$30
Data Structures, and Program Development
This is the final laboratory assignment for CSCI 1913 this semester!
0. Introduction.
This laboratory assignment involves designing a perfect hash function for a small set of strings. It demonstrates that a perfect hash function need not be hard to design, or hard to understand.
1. Theory.
We’ll start by reviewing some terminology from the lectures. A hash function is a function that takes a key as its argument, and returns an index into an array. The array is called a hash table. The object that appears at the index in that array is the key’s value. The key’s value is somehow associated with the key.
A hash function may return the same index for two different keys. This is called a collision. Collisions are undesirable if we want distinct values to be associated with distinct keys. A hash function that has no collisions for a set of keys is said to be perfect for that set. Note that a hash function may be perfect for some sets of keys, but not perfect for others.
Most modern programming languages use a small set of reserved names as operators, punctuation, and syntactic markers. (They’re also called reserved words or keywords.) For example, Java currently uses reserved names like if, private, while, etc.

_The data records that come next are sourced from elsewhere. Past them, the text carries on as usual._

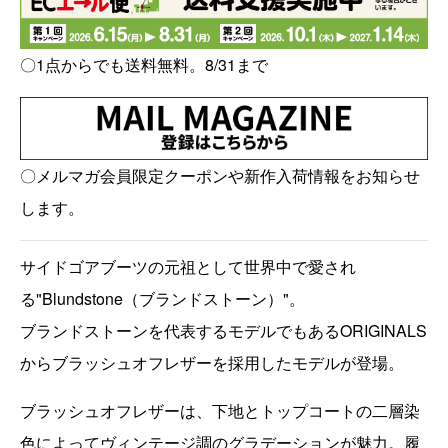
〇1点からでも送料無料。8/31まで
〇メルマガ会員限定クーポンや新作入荷情報をお知らせ
します。
サイドゴアブーツの元祖として世界中で愛され
る"Blundstone（ブランドストーン）"。
ブランドストーンを代表するモデルでもあるORIGINALS
からブラッシュオフレザーを採用したモデルが登場。
ブラッシュオフレザーは、下地とトップコートの二層染
色によってヴィンテージ調のグラデーションが魅力。履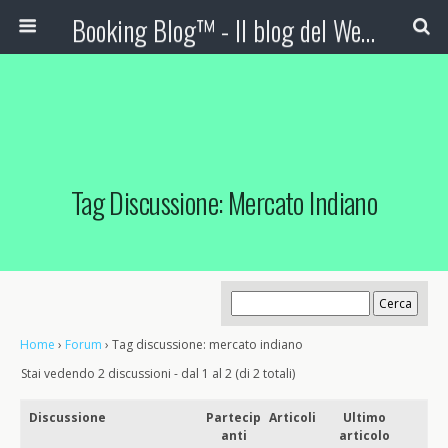
Booking Blog™ - Il blog del Web Marketing Turistico
Tag Discussione: Mercato Indiano
Home
›
Forum
›
Tag discussione: mercato indiano
Stai vedendo 2 discussioni - dal 1 al 2 (di 2 totali)
Discussione
Partecip
Articoli
Ultimo
anti
articolo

A compiler for a programming language must be able to test if a name in a program is reserved. Programs may be hundreds or thousands of pages long, and may contain thousands or even millions of names. As a result, the test must be done efficiently. It might be implemented using a hash table and a perfect hash function.
Here’s how the test may work. Suppose that the hash table T is an array of strings. Each time the compiler reads a name N, it calls a perfect hash function h to compute an index h(N). If h(N) is a legal index for T, and T[h(N)] = N, then the name is reserved, otherwise it is not. Unused elements of T might be empty strings "". If we measure the efficiency of a test by the number of string comparisons it performs, then the test requires only O(1) comparisons. Of course this works only if h is perfect for the set of reserved names. Now suppose there is a very simple programming language that uses the following set of twelve reserved names.
and else or begin end return define if then
do not while
We might define a perfect hash function for the reserved names in the following way. We get one or more characters from each name. Then we convert each character to an integer. This is easy, because characters are already represented as small nonnegative integers. For example, in the ASCII and Unicode character sets, the characters 'a' through 'z' are represented as the integers 97 through 122, without gaps. Finally, we do some arithmetic on the integers to obtain an index into the hash table. We choose the characters, and the arithmetic operations, so that no two reserved names result in the same index.
For example, if we define the hash function h so that it adds the first and second characters of each name, we get the following indexes.
h("and") = 207 h("begin") = 199 h("define") = 201
h("do")
= 211
h("else")
= 209
h("end")
= 211
h("if")
= 207
h("not")
= 221
h("or")
= 225
h("return") = 215 h("then") = 220 h("while") = 223
This definition for h does not result in a perfect hash function, because it has collisions. For example, the strings "and" and "if" result in the index 207. Similarly, the strings "do" and "end" result in the index 211. We either didn’t choose the right characters from each string, or the right operations to perform on those characters, or both. Unfortunately, there is no good theory about how to define h. The best we can do is try various definitions, by trial and error, until we find one that is perfect.
2. Implementation.
Design a perfect hash function for the reserved names shown in the previous section. To do that, write a small test class, something like this, and run it with various definitions for the function hash. It calls hash for each reserved name, and writes indexes to standard output.
class Test
{ private static final String [] reserved = { "and",
"begin",
"define",
"do",
"else",
"end",
"if",
"not",
"or",
"return",
"then",
"while" };
private static int hash(String name)
{
// Your code goes here.
}
public static void main(String [] args)
{
for (int index = 0; index < reserved.length ; index += 1)
{
System.out.print("h(\"" + reserved[index] + "\") = ");
System.out.print(hash(reserved[index]));
System.out.println();
} }
}
When defining hash, you might try adding characters at specific indexes from each name. You might try linear combinations of the characters: that is, multiplying the characters by small constants, then adding or subtracting the results. You might try the operator %. You might also try a mixture of these. Whatever you try, reject any definition of hash that is not perfect: one that returns the same index for two different names.
Your method hash must work in constant time, without loops or recursions. It must not use if’s or switch’es. It must not call the Java method hashCode, because that uses a loop, and so does not work in O(1) time. It must not return negative integers, because they can’t be array indexes.
The character at index k in name is obtained by name.charAt(k). Characters in Java Strings are indexed starting from 0, and ending with the length of the string minus 1. For example, the first character from name is returned by name.charAt(0), the second character by name.charAt(1), and the last character by name.charAt(name.length() - 1).
Don’t worry if there are gaps between the indexes: your hash function need not be minimal. Also, try to keep the returned indexes small: they shouldn’t exceed 2000. For example, I know a perfect hash function for the reserved words in this assignment, whose indexes range from 1177 to 1413. I found it after about ten minutes of trial-and-error search.